Forecasting Regional Mobility

Connected, Autonomous Vehicles Changing Travel Landscape

Evaluating System Performance

It is abundantly clear that the introduction of connected and autonomous vehicles (CAVs) will change the landscape of travel in the region. Proceeding with the traditional projects recommended in this plan certainly provides benefits to mobility. However, the impacts of CAVs, ridesharing and reductions in trip making rates will be revolutionary. The region will realize tremendous improvements in regional mobility, as described in the Vision section.

Traditional Plan

First we present the traditional and required Plan scenarios. Information from the approved, validated OKI Travel Demand Model provides a summary of the overall transportation system performance for 2026, 2030, 2035, 2040, 2050, 2050 E+C.

2050 Vision

The technological revolution sweeping through all transportation modes requires OKI to imagine how those changes may affect our region.

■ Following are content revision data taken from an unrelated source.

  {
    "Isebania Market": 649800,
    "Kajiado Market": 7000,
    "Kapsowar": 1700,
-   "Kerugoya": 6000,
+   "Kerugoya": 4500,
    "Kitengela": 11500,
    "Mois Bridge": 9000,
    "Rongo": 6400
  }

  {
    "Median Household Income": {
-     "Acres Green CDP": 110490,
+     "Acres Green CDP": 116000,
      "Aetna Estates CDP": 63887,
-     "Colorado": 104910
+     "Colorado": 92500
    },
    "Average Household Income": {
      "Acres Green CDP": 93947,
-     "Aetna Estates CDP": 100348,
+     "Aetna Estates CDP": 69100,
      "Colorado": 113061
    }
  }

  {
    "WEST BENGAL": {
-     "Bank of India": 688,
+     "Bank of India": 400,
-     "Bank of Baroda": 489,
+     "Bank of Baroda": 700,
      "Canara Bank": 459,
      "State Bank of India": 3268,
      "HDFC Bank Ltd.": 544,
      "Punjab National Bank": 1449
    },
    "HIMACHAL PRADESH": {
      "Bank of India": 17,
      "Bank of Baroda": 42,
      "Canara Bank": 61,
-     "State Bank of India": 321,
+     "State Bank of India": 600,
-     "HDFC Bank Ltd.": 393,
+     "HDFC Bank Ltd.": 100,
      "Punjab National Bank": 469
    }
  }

While the above approach serves as the official OKI 2050 MTP Plan, this Vision 2050 goes outside the bounds of tradition and tests the impacts of rapid change in automation, mobility across society, and shared mobility as a service. In this chapter, we explore what is possible. We put forward the extent of connected and autonomous vehicles, the number of shared-use trips, as well as turn the vehicle ownership model upside down.

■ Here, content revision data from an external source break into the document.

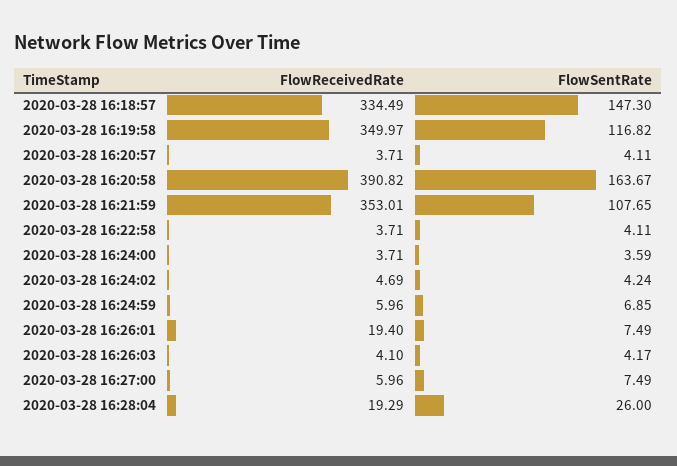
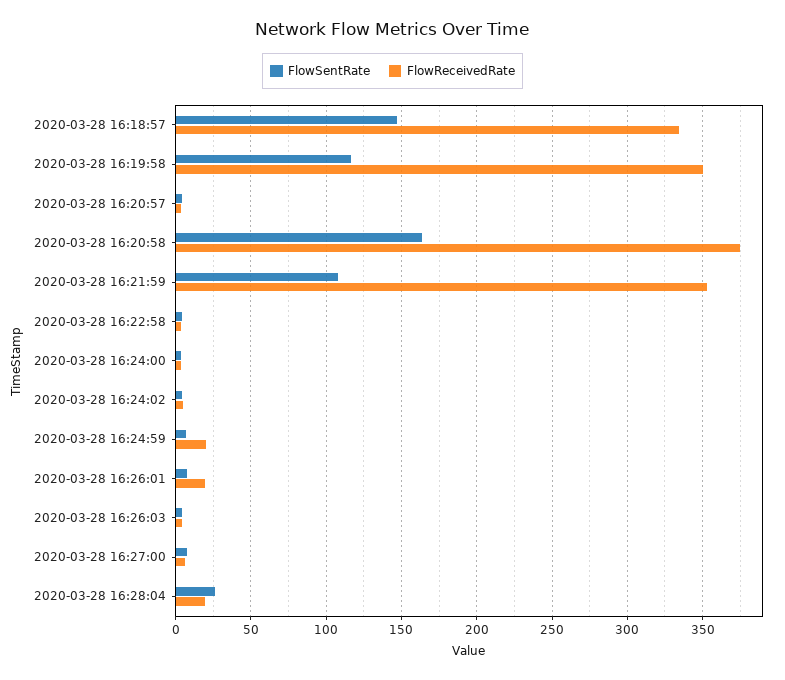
  {
    "FlowReceivedRate": {
      "2020-03-28 16:18:57": 334.49,
      "2020-03-28 16:19:58": 349.97,
      "2020-03-28 16:20:57": 3.71,
-     "2020-03-28 16:20:58": 390.82,
+     "2020-03-28 16:20:58": 375,
      "2020-03-28 16:21:59": 353.01,
      "2020-03-28 16:22:58": 3.71,
      "2020-03-28 16:24:00": 3.71,
      "2020-03-28 16:24:02": 4.69,
-     "2020-03-28 16:24:59": 5.96,
+     "2020-03-28 16:24:59": 20,
      "2020-03-28 16:26:01": 19.4,
      "2020-03-28 16:26:03": 4.1,
      "2020-03-28 16:27:00": 5.96,
      "2020-03-28 16:28:04": 19.29
    },
    "FlowSentRate": {
      "2020-03-28 16:18:57": 147.3,
      "2020-03-28 16:19:58": 116.82,
      "2020-03-28 16:20:57": 4.11,
      "2020-03-28 16:20:58": 163.67,
      "2020-03-28 16:21:59": 107.65,
      "2020-03-28 16:22:58": 4.11,
      "2020-03-28 16:24:00": 3.59,
      "2020-03-28 16:24:02": 4.24,
      "2020-03-28 16:24:59": 6.85,
      "2020-03-28 16:26:01": 7.49,
      "2020-03-28 16:26:03": 4.17,
      "2020-03-28 16:27:00": 7.49,
      "2020-03-28 16:28:04": 26
    }
  }

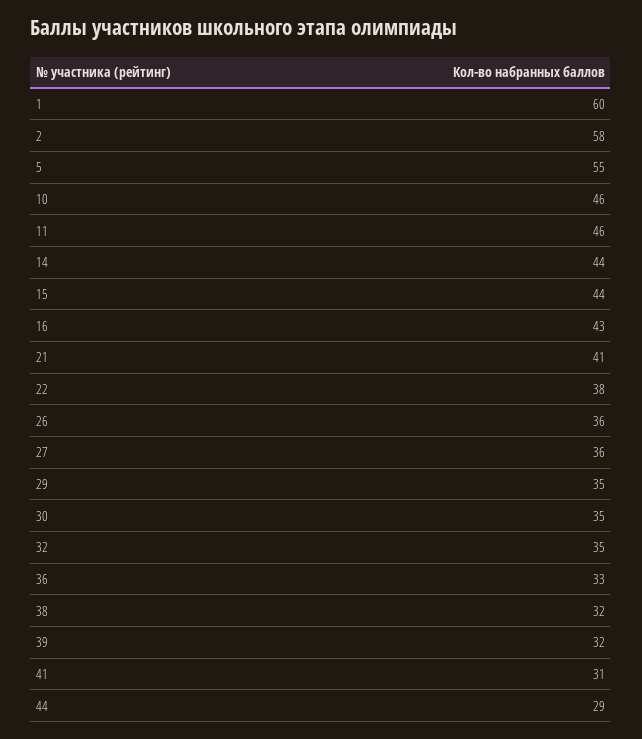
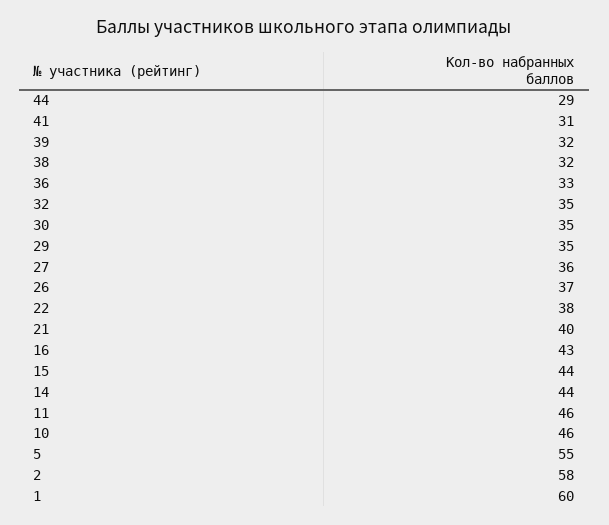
  {
    "1": 60,
    "2": 58,
    "5": 55,
    "10": 46,
    "11": 46,
    "14": 44,
    "15": 44,
    "16": 43,
-   "21": 41,
+   "21": 40,
    "22": 38,
-   "26": 36,
+   "26": 37,
    "27": 36,
    "29": 35,
    "30": 35,
    "32": 35,
    "36": 33,
    "38": 32,
    "39": 32,
    "41": 31,
    "44": 29
  }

Comparing VMT and VHT Increases

  • When comparing 2020 to 2050 Plan Base, daily VMT is expected to increase 10 percent, daily VHT is expected to increase 11% percent and congested VMT is expected to increase 15 percent.
  • When comparing the 2050 Plan to the 2050 EC (“low build existing plus committed roadway and transit), VMT and VHT  are expected to be slightly higher in the 2050 Plan, however the congested VMT and daily hours of delay are forecast to be slightly lower.
  • The 2050 Plan Vision shows great promise in all aspects of mobility.

2050 Vision VMT is forecast to be 40% lower than the 2050 Plan and 46% lower than 2020.

Crash estimates are not a direct output of the travel model, but, based on research by national safety experts, crash reductions due to connected and autonomous vehicles are predicted to be about 50 percent for 2050 Vision.

Summary by Mode

The OKI 2050 Metropolitan Transportation Plan includes revenues assigned to continued operations and maintenance of the system (O&M). The following is a brief summary of new projects for each mode in addition to O&M.


Fixed-route service is provided by five transit agencies across the region and the Cincinnati Streetcar. Central city neighborhoods, served by many routes and a large number of buses running at relatively short headways, enjoy very good radial access to the Central Business District, or downtown Cincinnati. Metro has added service since the COVID-19 providing additional crosstown and on-demand service. Suburban locations are served primarily by commuter service composed of more express service but fewer runs. Metro has two Bus Rapid Transit (BRT) routes in the design phase. More information about Transit can be found under Existing & Future Conditions: Modal Trends & Conditions: Transit & Mobility as a Service.

The transit recommendations in this plan include two more high frequency bus service on high priority transit corridors (BRT), creation of additional bus passenger facilities and shelters.

The plan recommendations include 10 transit projects with an investment of $626 million.

The table below highlights the number of people, households and jobs currently served by the existing fixed-route transit service in the region. The results of this impact assessment found that:

  • In 2020, the number of residents and households within easy walking distance (one-quarter mile) of a fixed-route transit line was more than 88,000 and 37,000, respectively.
  • In 2020, there were more than 445,000 employees living within easy walking distance of a fixed-route transit line, as well as more than 2,000 employers.
  • In 2020, transit fixed routes served more than 26,000 minorities, 16,000 residents below the poverty line, and 4,800 households without a personal vehicle.

Active Transportation

A goal of this plan is to provide a balanced, multimodal program of projects. Active transportation trips such as walking and biking often serve at the beginning end of a trip, which makes them very important to consider. Local partners provided insightful bicycle and pedestrian transportation needs during the development of this 2050 Plan.

  • 51 bicycle and pedestrian projects are recommended, adding 149.1 new miles of shared use paths at a total investment $472 million.


  • The plan recommendations add 134 roadway lane miles to the highway network at a total investment of $2.53 billion. An additional $3.78 billion is recommended for a wide range of projects including signalization upgrades, transportation system management and operations (TSMO), intersection improvements and major reconstruction projects.